A escola precisa estar atenta para as realidades desses alunos para que possa trabalhar de uma maneira que motive esses alunos a continuarem estudando e perceberem que é uma grande conquista estarem estudando e uma forma de crescerem enquanto seres humanos e cidadãos.

quinta-feira, 17 de dezembro de 2009

EJA...aberto para o diálogo.

Paulo Freire foi o grande teórico da educação no Brasil; imprimiu ao conceito de alfabetização a noção libertária da palavra. A palavra como instrumento de poder e libertação das relações que escravizam o ser humano. A apropriação da palavra é tão importante porque permite ao ser humano acessar todo o conhecimento já acumulado pela humanidade e frente a ele, exprimir a sua própria palavra, ou seja, escolher, dentre todo o conhecimento aquilo que pode beneficiar a todos, e não só a uma minoria. Permite compreender que através da linguagem se pode elevar ou destruir a identidade individual ou de grupo.

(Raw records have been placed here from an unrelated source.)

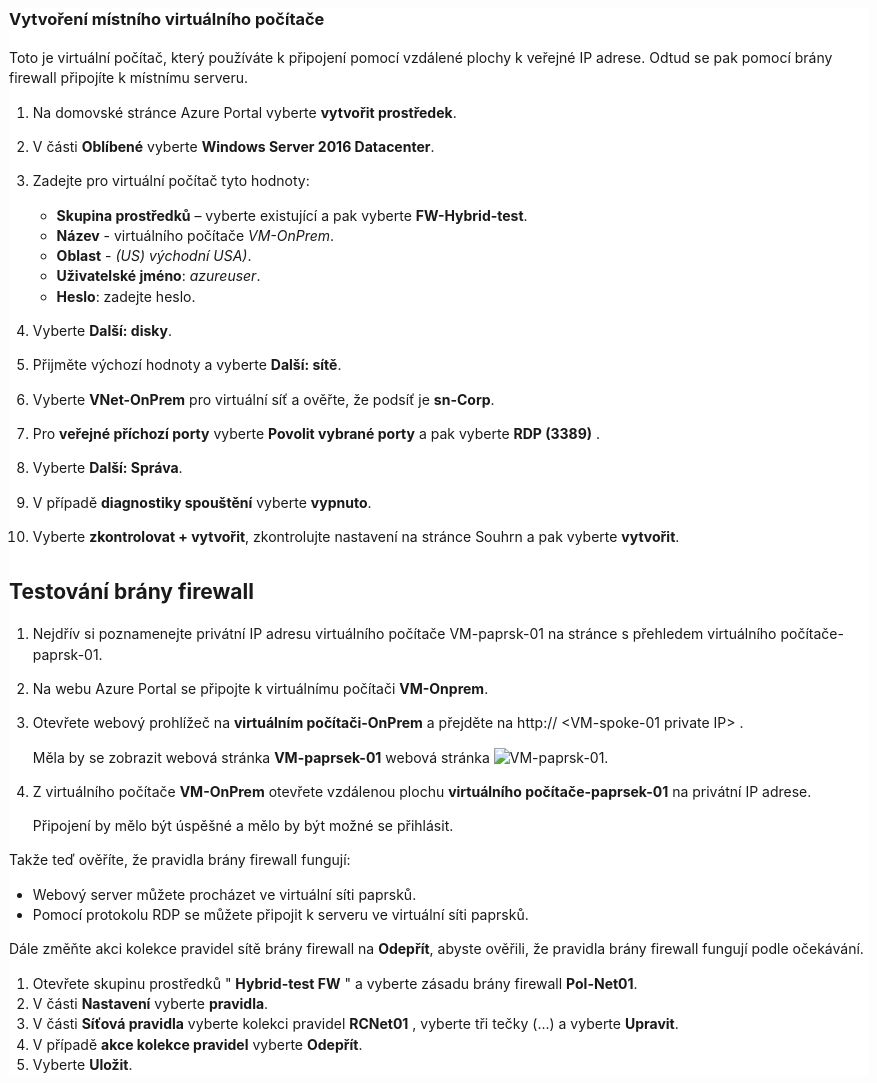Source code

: ### <a name="create-the-on-premises-virtual-machine"></a>Vytvoření místního virtuálního počítače

Toto je virtuální počítač, který používáte k připojení pomocí vzdálené plochy k veřejné IP adrese. Odtud se pak pomocí brány firewall připojíte k místnímu serveru.

1. Na domovské stránce Azure Portal vyberte **vytvořit prostředek**.
2. V části **Oblíbené** vyberte **Windows Server 2016 Datacenter**.
3. Zadejte pro virtuální počítač tyto hodnoty:
    - **Skupina prostředků** – vyberte existující a pak vyberte **FW-Hybrid-test**.
    - **Název**  -  virtuálního počítače *VM-OnPrem*.
    - **Oblast**  -  *(US) východní USA)*.
    - **Uživatelské jméno**: *azureuser*.
    - **Heslo**: zadejte heslo.

4. Vyberte **Další: disky**.
5. Přijměte výchozí hodnoty a vyberte **Další: sítě**.
6. Vyberte **VNet-OnPrem** pro virtuální síť a ověřte, že podsíť je **sn-Corp**.
7. Pro **veřejné příchozí porty** vyberte **Povolit vybrané porty** a pak vyberte **RDP (3389)** .
8. Vyberte **Další: Správa**.
9. V případě **diagnostiky spouštění** vyberte **vypnuto**.
10. Vyberte **zkontrolovat + vytvořit**, zkontrolujte nastavení na stránce Souhrn a pak vyberte **vytvořit**.

## <a name="test-the-firewall"></a>Testování brány firewall

1. Nejdřív si poznamenejte privátní IP adresu virtuálního počítače VM-paprsk-01 na stránce s přehledem virtuálního počítače-paprsk-01.

2. Na webu Azure Portal se připojte k virtuálnímu počítači **VM-Onprem**.

3. Otevřete webový prohlížeč na **virtuálním počítači-OnPrem** a přejděte na http:// \<VM-spoke-01 private IP\> .

   Měla by se zobrazit webová stránka **VM-paprsek-01** webová stránka ![ VM-paprsk-01.](media/secure-hybrid-network/vm-spoke-01-web.png)

4. Z virtuálního počítače **VM-OnPrem** otevřete vzdálenou plochu **virtuálního počítače-paprsek-01** na privátní IP adrese.

   Připojení by mělo být úspěšné a mělo by být možné se přihlásit.

Takže teď ověříte, že pravidla brány firewall fungují:


- Webový server můžete procházet ve virtuální síti paprsků.
- Pomocí protokolu RDP se můžete připojit k serveru ve virtuální síti paprsků.

Dále změňte akci kolekce pravidel sítě brány firewall na **Odepřít**, abyste ověřili, že pravidla brány firewall fungují podle očekávání.

1. Otevřete skupinu prostředků " **Hybrid-test FW** " a vyberte zásadu brány firewall **Pol-Net01**.
2. V části **Nastavení** vyberte **pravidla**.
3. V části **Síťová pravidla** vyberte kolekci pravidel **RCNet01** , vyberte tři tečky (...) a vyberte **Upravit**.
4. V případě **akce kolekce pravidel** vyberte **Odepřít**.
5. Vyberte **Uložit**.
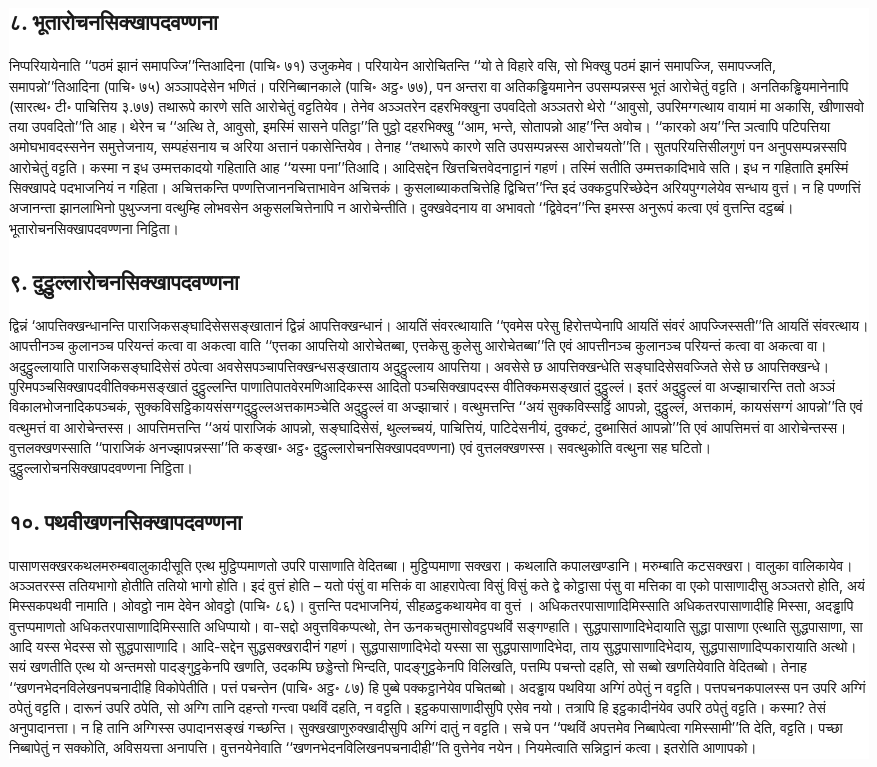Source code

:
## ८. भूतारोचनसिक्खापदवण्णना

निप्परियायेनाति ‘‘पठमं झानं समापज्जि’’न्तिआदिना (पाचि॰ ७१) उजुकमेव। परियायेन आरोचितन्ति ‘‘यो ते विहारे वसि, सो भिक्खु पठमं झानं समापज्जि, समापज्जति, समापन्नो’’तिआदिना (पाचि॰ ७५) अञ्ञापदेसेन भणितं। परिनिब्बानकाले (पाचि॰ अट्ठ॰ ७७), पन अन्तरा वा अतिकड्ढियमानेन उपसम्पन्नस्स भूतं आरोचेतुं वट्टति। अनतिकड्ढियमानेनापि (सारत्थ॰ टी॰ पाचित्तिय ३.७७) तथारूपे कारणे सति आरोचेतुं वट्टतियेव। तेनेव अञ्ञतरेन दहरभिक्खुना उपवदितो अञ्ञतरो थेरो ‘‘आवुसो, उपरिमग्गत्थाय वायामं मा अकासि, खीणासवो तया उपवदितो’’ति आह। थेरेन च ‘‘अत्थि ते, आवुसो, इमस्मिं सासने पतिट्ठा’’ति पुट्ठो दहरभिक्खु ‘‘आम, भन्ते, सोतापन्नो आह’’न्ति अवोच। ‘‘कारको अय’’न्ति ञत्वापि पटिपत्तिया अमोघभावदस्सनेन समुत्तेजनाय, सम्पहंसनाय च अरिया अत्तानं पकासेन्तियेव। तेनाह ‘‘तथारूपे कारणे सति उपसम्पन्नस्स आरोचयतो’’ति। सुतपरियत्तिसीलगुणं पन अनुपसम्पन्नस्सपि आरोचेतुं वट्टति। कस्मा न इध उम्मत्तकादयो गहिताति आह ‘‘यस्मा पना’’तिआदि। आदिसद्देन खित्तचित्तवेदनाट्टानं गहणं। तस्मिं सतीति उम्मत्तकादिभावे सति। इध न गहिताति इमस्मिं सिक्खापदे पदभाजनियं न गहिता। अचित्तकन्ति पण्णत्तिजाननचित्ताभावेन अचित्तकं। कुसलाब्याकतचित्तेहि द्विचित्त’’न्ति इदं उक्कट्ठपरिच्छेदेन अरियपुग्गलेयेव सन्धाय वुत्तं। न हि पण्णत्तिं अजानन्ता झानलाभिनो पुथुज्जना वत्थुम्हि लोभवसेन अकुसलचित्तेनापि न आरोचेन्तीति। दुक्खवेदनाय वा अभावतो ‘‘द्विवेदन’’न्ति इमस्स अनुरूपं कत्वा एवं वुत्तन्ति दट्ठब्बं।  
भूतारोचनसिक्खापदवण्णना निट्ठिता।  


## ९. दुट्ठुल्लारोचनसिक्खापदवण्णना

द्विन्नं ‘आपत्तिक्खन्धानन्ति पाराजिकसङ्घादिसेससङ्खातानं द्विन्नं आपत्तिक्खन्धानं। आयतिं संवरत्थायाति ‘‘एवमेस परेसु हिरोत्तप्पेनापि आयतिं संवरं आपज्जिस्सती’’ति आयतिं संवरत्थाय। आपत्तीनञ्च कुलानञ्च परियन्तं कत्वा वा अकत्वा वाति ‘‘एत्तका आपत्तियो आरोचेतब्बा, एत्तकेसु कुलेसु आरोचेतब्बा’’ति एवं आपत्तीनञ्च कुलानञ्च परियन्तं कत्वा वा अकत्वा वा।  
अदुट्ठुल्लायाति पाराजिकसङ्घादिसेसं ठपेत्वा अवसेसपञ्चापत्तिक्खन्धसङ्खाताय अदुट्ठुल्लाय आपत्तिया। अवसेसे छ आपत्तिक्खन्धेति सङ्घादिसेसवज्जिते सेसे छ आपत्तिक्खन्धे। पुरिमपञ्चसिक्खापदवीतिक्कमसङ्खातं दुट्ठुल्लन्ति पाणातिपातवेरमणिआदिकस्स आदितो पञ्चसिक्खापदस्स वीतिक्कमसङ्खातं दुट्ठुल्लं। इतरं अदुट्ठुल्लं वा अज्झाचारन्ति ततो अञ्ञं विकालभोजनादिकपञ्चकं, सुक्कविसट्ठिकायसंसग्गदुट्ठुल्लअत्तकामञ्चेति अदुट्ठुल्लं वा अज्झाचारं। वत्थुमत्तन्ति ‘‘अयं सुक्कविस्सट्ठिं आपन्नो, दुट्ठुल्लं, अत्तकामं, कायसंसग्गं आपन्नो’’ति एवं वत्थुमत्तं वा आरोचेन्तस्स। आपत्तिमत्तन्ति ‘‘अयं पाराजिकं आपन्नो, सङ्घादिसेसं, थुल्लच्चयं, पाचित्तियं, पाटिदेसनीयं, दुक्कटं, दुब्भासितं आपन्नो’’ति एवं आपत्तिमत्तं वा आरोचेन्तस्स। वुत्तलक्खणस्साति ‘‘पाराजिकं अनज्झापन्नस्सा’’ति कङ्खा॰ अट्ठ॰ दुट्ठुल्लारोचनसिक्खापदवण्णना) एवं वुत्तलक्खणस्स। सवत्थुकोति वत्थुना सह घटितो।  
दुट्ठुल्लारोचनसिक्खापदवण्णना निट्ठिता।  


## १०. पथवीखणनसिक्खापदवण्णना

पासाणसक्खरकथलमरुम्बवालुकादीसूति एत्थ मुट्ठिप्पमाणतो उपरि पासाणाति वेदितब्बा। मुट्ठिप्पमाणा सक्खरा। कथलाति कपालखण्डानि। मरुम्बाति कटसक्खरा। वालुका वालिकायेव। अञ्ञतरस्स ततियभागो होतीति ततियो भागो होति। इदं वुत्तं होति – यतो पंसुं वा मत्तिकं वा आहरापेत्वा विसुं विसुं कते द्वे कोट्ठासा पंसु वा मत्तिका वा एको पासाणादीसु अञ्ञतरो होति, अयं मिस्सकपथवी नामाति। ओवट्ठो नाम देवेन ओवट्ठो (पाचि॰ ८६)। वुत्तन्ति पदभाजनियं, सीहळट्ठकथायमेव वा वुत्तं । अधिकतरपासाणादिमिस्साति अधिकतरपासाणादीहि मिस्सा, अदड्ढापि वुत्तप्पमाणतो अधिकतरपासाणादिमिस्साति अधिप्पायो। वा-सद्दो अवुत्तविकप्पत्थो, तेन ऊनकचतुमासोवट्ठपथविं सङ्गण्हाति। सुद्धपासाणादिभेदायाति सुद्धा पासाणा एत्थाति सुद्धपासाणा, सा आदि यस्स भेदस्स सो सुद्धपासाणादि। आदि-सद्देन सुद्धसक्खरादीनं गहणं। सुद्धपासाणादिभेदो यस्सा सा सुद्धपासाणादिभेदा, ताय सुद्धपासाणादिभेदाय, सुद्धपासाणादिप्पकारायाति अत्थो।  
सयं खणतीति एत्थ यो अन्तमसो पादङ्गुट्ठकेनपि खणति, उदकम्पि छड्डेन्तो भिन्दति, पादङ्गुट्ठकेनपि विलिखति, पत्तम्पि पचन्तो दहति, सो सब्बो खणतियेवाति वेदितब्बो। तेनाह ‘‘खणनभेदनविलेखनपचनादीहि विकोपेतीति। पत्तं पचन्तेन (पाचि॰ अट्ठ॰ ८७) हि पुब्बे पक्कट्ठानेयेव पचितब्बो। अदड्ढाय पथविया अग्गिं ठपेतुं न वट्टति। पत्तपचनकपालस्स पन उपरि अग्गिं ठपेतुं वट्टति। दारूनं उपरि ठपेति, सो अग्गि तानि दहन्तो गन्त्वा पथविं दहति, न वट्टति। इट्ठकपासाणादीसुपि एसेव नयो। तत्रापि हि इट्ठकादीनंयेव उपरि ठपेतुं वट्टति। कस्मा? तेसं अनुपादानत्ता। न हि तानि अग्गिस्स उपादानसङ्खं गच्छन्ति। सुक्खखाणुरुक्खादीसुपि अग्गिं दातुं न वट्टति। सचे पन ‘‘पथविं अपत्तमेव निब्बापेत्वा गमिस्सामी’’ति देति, वट्टति। पच्छा निब्बापेतुं न सक्कोति, अविसयत्ता अनापत्ति। वुत्तनयेनेवाति ‘‘खणनभेदनविलिखनपचनादीही’’ति वुत्तेनेव नयेन। नियमेत्वाति सन्निट्ठानं कत्वा। इतरोति आणापको।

O poder da palavra reflete-se na possibilidade do despertar da consciência enquanto ser coletivo, de alavancar o empoderamento de si mesmo e consequentemente de todos os que buscam o objetivo da igualdade, da fraternidade, dos que lutam por mais justiça em todas as relações dentro da sociedade.Na escola, somente uma pedagogia que não reproduza o autoritarismo pode encontrar campo de acolhimento por parte daqueles que tem o desejo de serem ouvidos. Nesse momento o professor encontra seu papel de orientador, colaborador e igual, enquanto indivíduo que também precisa falar de si. Talvez nesse espaço de troca possa ser proposta uma visualização de novas forma de relações sociais, que sejam aceitas por que dizem respeito ao que foi expresso por todos.